Way back in the olden days, the training side of my company was taking off like wildfire. I had developed a few consistent and growing clients when one day my main client asked me if I had ever heard of Lotus Notes. I had heard the name but didn’t really know much more. She told me that I should get involved with it because it was going to be big.

Well, I listened and I learned. In short order, I had invested in a new box for the server, bought the software, installed it, and started developing applications. In those days, Lotus marketed the product as being soooooo ready to fly right out of the box with templates galore.

Remember Release 5 back in 1999? “Super Human”?

That was the last of the marketing. These days you never see any marketing. We’re up to Release 9 and Lotus is now owned by IBM. Those of us who are interested can find specs and press, but the average computer user has either never heard of Lotus Notes or complains about having to use it at work because it is the company e-mail. Many times Notes users don’t even know that it does anything besides e-mail!

When the client and server versions split into Notes and Domino respectively, back in Release 4.5, consumers seemed to fail to grasp the difference. Even today, when companies are seeking developers or admins, they never fail to ask candidates, “Do you know Lotus Domino?” To those of us who know the product, it simply points up IBM’s failure to be clear in their marketing as to the difference between Lotus Notes as the client software and Lotus Domino as the server side of their product to people who need to work with it as their productivity tool.

Anyhooo, I built a company based on Lotus Notes/Domino. I became a Lotus Business Partner and got all the Lotus Notes software as part of that membership. I passed the certification tests and had pretty wallpaper. My contract trainers accessed the Lotus Domino server via the web to get all the information they needed to complete their training assignments.

I built one database application for their classes and one to track the courseware they were sent. Another database tracked customers and another allowed us to exchange feedback, maps and directions to client sites, policies, procedures, and documentation.

As the Internet grew, so did we and I further developed our Lotus Domino websites so that contractors completely used the Internet for access to the server applications. I hired someone from Virgina as my Operations Manager. With Lotus Notes, he could stay on top of things anywhere he had Internet access.
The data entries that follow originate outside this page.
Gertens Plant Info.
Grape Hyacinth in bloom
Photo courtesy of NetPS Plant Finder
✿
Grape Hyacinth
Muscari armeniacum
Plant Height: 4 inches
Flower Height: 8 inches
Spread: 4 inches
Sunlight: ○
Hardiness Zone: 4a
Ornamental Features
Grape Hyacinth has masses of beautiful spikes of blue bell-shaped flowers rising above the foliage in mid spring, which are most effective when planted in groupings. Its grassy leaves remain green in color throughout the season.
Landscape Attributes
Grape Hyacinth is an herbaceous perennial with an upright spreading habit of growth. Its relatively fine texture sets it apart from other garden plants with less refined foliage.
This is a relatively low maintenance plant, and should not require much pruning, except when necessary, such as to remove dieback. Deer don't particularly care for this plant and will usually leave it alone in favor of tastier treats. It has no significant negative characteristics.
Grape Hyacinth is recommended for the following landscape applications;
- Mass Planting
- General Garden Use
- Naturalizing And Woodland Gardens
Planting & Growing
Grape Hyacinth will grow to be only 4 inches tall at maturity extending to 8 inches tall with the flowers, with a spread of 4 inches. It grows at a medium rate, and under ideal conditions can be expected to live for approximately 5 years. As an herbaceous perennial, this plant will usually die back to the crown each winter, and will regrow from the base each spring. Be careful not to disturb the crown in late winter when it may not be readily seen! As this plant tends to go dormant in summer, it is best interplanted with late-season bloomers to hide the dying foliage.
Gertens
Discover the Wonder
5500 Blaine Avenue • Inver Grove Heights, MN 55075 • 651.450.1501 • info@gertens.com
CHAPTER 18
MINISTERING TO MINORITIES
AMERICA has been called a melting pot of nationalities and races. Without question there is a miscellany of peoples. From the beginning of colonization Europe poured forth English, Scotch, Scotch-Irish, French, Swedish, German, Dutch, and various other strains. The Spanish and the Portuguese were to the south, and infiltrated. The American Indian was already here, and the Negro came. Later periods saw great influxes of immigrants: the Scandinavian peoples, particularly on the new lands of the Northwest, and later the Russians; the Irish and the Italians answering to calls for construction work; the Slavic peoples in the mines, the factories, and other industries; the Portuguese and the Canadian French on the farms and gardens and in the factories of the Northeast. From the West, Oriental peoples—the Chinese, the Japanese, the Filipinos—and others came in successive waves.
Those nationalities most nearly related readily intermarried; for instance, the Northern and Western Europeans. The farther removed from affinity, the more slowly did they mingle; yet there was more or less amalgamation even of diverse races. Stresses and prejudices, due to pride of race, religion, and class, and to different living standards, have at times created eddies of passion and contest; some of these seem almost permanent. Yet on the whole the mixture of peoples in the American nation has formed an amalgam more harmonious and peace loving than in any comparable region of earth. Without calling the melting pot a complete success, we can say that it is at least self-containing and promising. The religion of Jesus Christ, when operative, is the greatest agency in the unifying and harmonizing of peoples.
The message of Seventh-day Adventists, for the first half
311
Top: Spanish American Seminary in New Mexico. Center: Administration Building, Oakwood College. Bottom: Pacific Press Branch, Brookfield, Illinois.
So what made all this possible?

First and foremost, it met my needs for ease of use, sharing information and most of all, security. In my experience, little tops Notes/Domino for the number of levels of security or the certainty of maintaining that security. For instance, how many Domino websites do you hear about that have been hacked? I check our logs frequently and while many attacks are seen, none are successful.

Moreover, when was the last time you saw a virus originate from a Lotus Notes e-mail flaw compared to those coming from your friendly Outlook or Outlook Express clients? Good luck with that.

To those died-in-the-wool relational database fans, SQL, Oracle, DB2, MySQL, and others absolutely have their place. And Domino exchanges data with them all the time. For coding flexibility, Notes integrates its formula language, LotusScript (a form of Visual Basic), Java, JavaScript, HTML, XML and more to keep us all interested and awake. It even works on a variety of platforms.

If I sound like a commercial, I apologize. I guess I get a little defensive after hearing from all the sources that do not really seem to understand the benefits but are quick to point out the drawbacks. I always leave that to others.

For me, Lotus Notes and its evolutions met my information sharing needs and jump-started my IT career. Time for the next phase!